CARACAS, Venezuela — President Nicolas Maduro’s favorite tool to rally popular support has been a blunt one: Yanqui-bashing. That may lose its clout now that President Barack Obama has moved to restore diplomatic ties with Maduro’s principal ally, Cuba.
Like his mentor, the late Hugo Chavez, Maduro has whipped up support by alleging the United States is conspiring against Latin American sovereignty, and his Socialist government in particular, citing the embargo on Cuba as the primary example of Washington’s bullying tactics toward the region. With that embargo, which he calls a “blockade,” weakening, Maduro may find his talking points sounding antiquated.
“Maduro’s anti-U.S. rhetoric is being undercut by the Cuban government,” said Gregory Weeks, head of Latin American studies at the University of North Carolina. “One of the biggest repercussions is that Maduro’s foreign policy is based on exclusion of the U.S. and now its biggest ally is moving toward the U.S.”
Maduro has accused the U.S. of multiple assassination attempts, sabotaging Venezuela’s electrical grid and inciting an “economic war” as the country struggles with one of the world’s highest inflation rates and its bonds trade at default levels.

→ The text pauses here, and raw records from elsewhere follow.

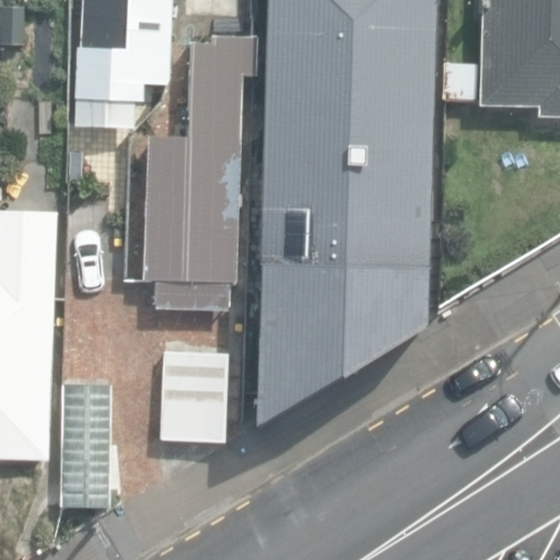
[(168,85),(173,0),(83,0),(81,49),(77,49),(73,126),(130,127),(131,101),(141,102),(142,84),(168,85)]
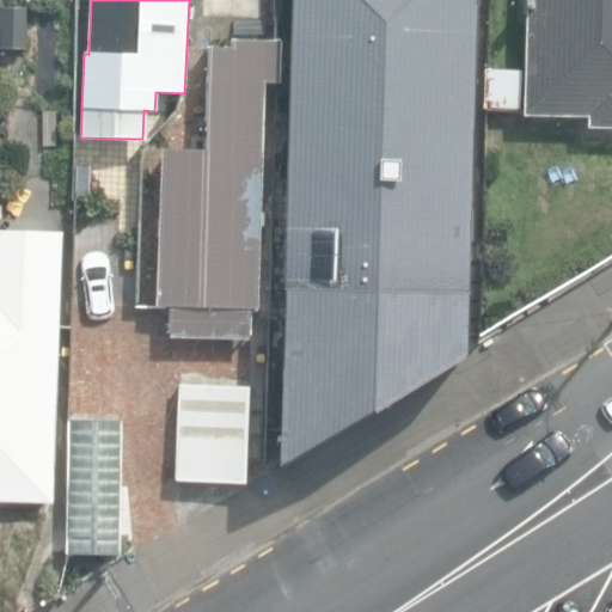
[(292,0),(292,29),(279,469),(467,356),(477,29),(478,0),(292,0)]
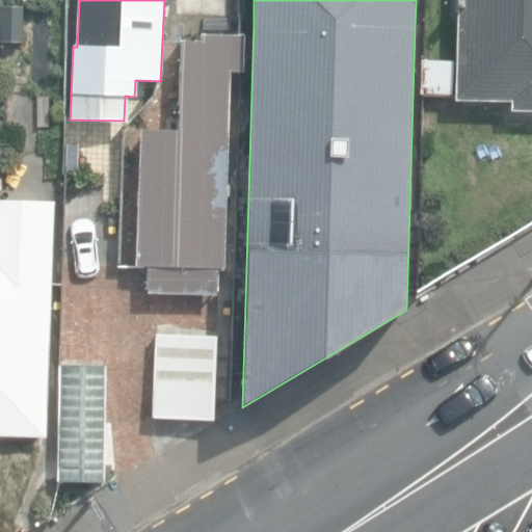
[(422,123),(460,124),(460,102),(511,104),(511,113),(531,113),(531,0),(457,0),(455,91),(451,91),(452,61),(424,60),(422,123)]
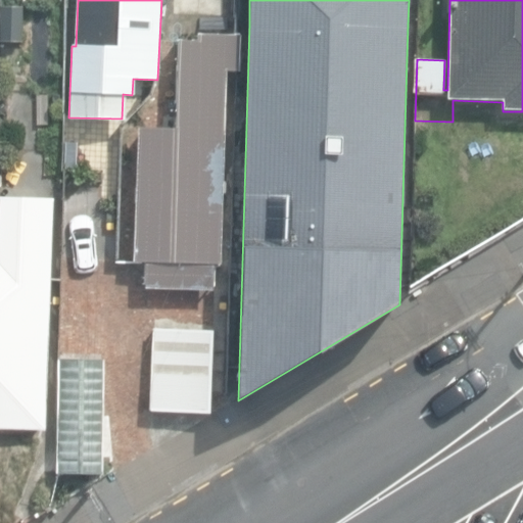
[(1,7),(0,44),(22,44),(22,7),(1,7)]
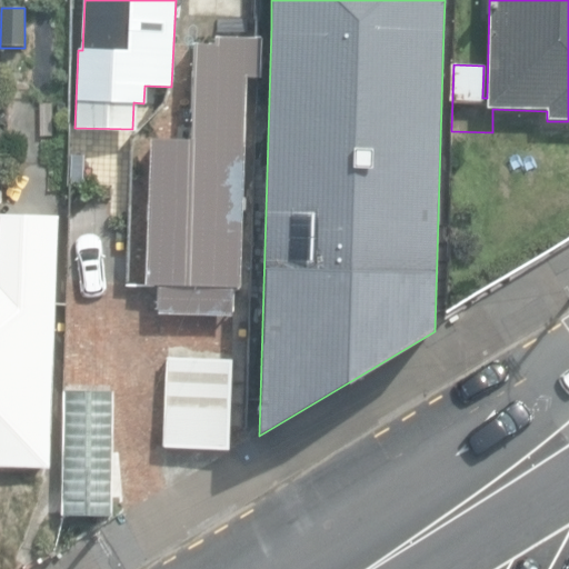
[(156,313),(233,317),(235,288),(237,288),(241,288),(248,78),(258,78),(259,38),(217,37),(217,43),(195,42),(191,138),(151,137),(146,285),(157,285),(156,313)]
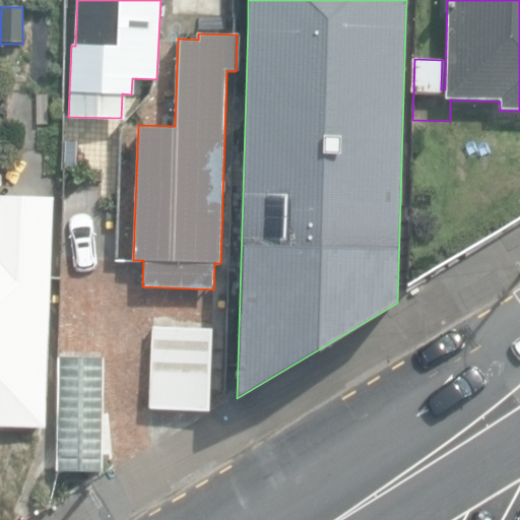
[(0,427),(45,430),(57,195),(0,192),(0,427)]
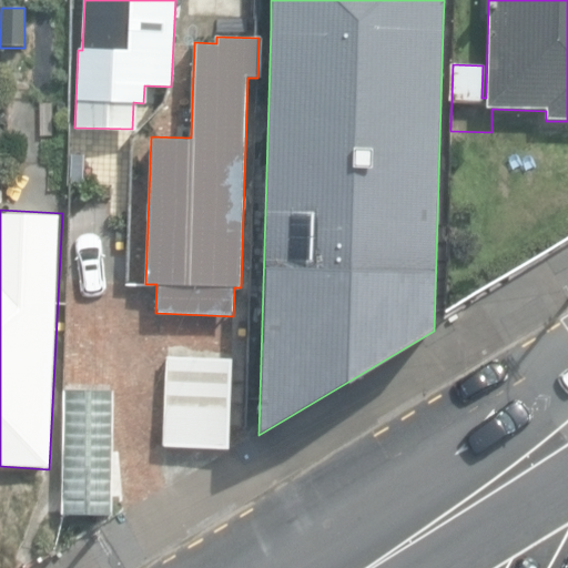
[(161,450),(231,454),(236,358),(166,354),(161,450)]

When Congress approved legislation this month to freeze assets and deny visas for Venezuelan officials accused of repressing anti-government protests, he called them “insolent Yankees” and told them where they “can shove their visas.”
Two days after Maduro rallied his red-shirted supporters in central Caracas against the legislation, Venezuela state television showed images of celebrations in old Havana as President Raul Castro announced his agreement with Obama to swap prisoners and begin establishing diplomatic relations.
“We must learn the art of living, in a civilized way, with our differences,” Castro, 83, said.
Venezuela’s government welcomed Wednesday’s accord in a statement sent by the Foreign Ministry that also recognized “the gesture of courage” by Obama following the “failure of the criminal economic blockade.” Maduro earlier this year designated a nominee to serve as ambassador in Washington after the two countries expelled their respective envoys in 2010.
Maduro’s government supplies Cuba with almost 100,000 barrels of oil a day in exchange for the service of Cuban doctors, athletic trainers and military advisers. Yet, as oil prices plunge and Venezuela’s economy contracts, Cuba has started to look beyond Caracas as it tries to revitalize its own beleaguered economy.
That policy shift could further damage Maduro’s credibility at a time when he’s already suffering at the polls.
In November, Maduro’s approval rating fell to 24.5 percent, according a Datanalisis poll cited by Bank of America in a note to clients. The survey of 1,294 people was conducted between Nov. 4 and 20 and had a margin of error of 2.7 percentage points.
The U.S.-Cuba accord “could strengthen the moderate factions of the Chavista movement, who may now say that we need to emulate what Cuba has just done and sit down and negotiate with the U.S.,” said Javier Corrales, a professor of political science at Amherst College. “They realize that they don’t need to have this hostile front with the U.S.”
It would be a difficult shift for Maduro to make in a country where policy has been defined by its anti-U.S. stance. In 2004, Chavez and then-Cuban President Fidel Castro established the Bolivarian Alliance for the Peoples of Our America, or Alba, a trade block to rival the Free Trade Area of the Americas promoted by the U.S. The block later expanded to include Bolivia, Ecuador and a number of Caribbean nations.
It may be easier for Maduro to carry on as if nothing has happened.
“He will continue telling the world they are facing imperialism in its worst form, but I don’t think many people will find it credible,” Corrales said.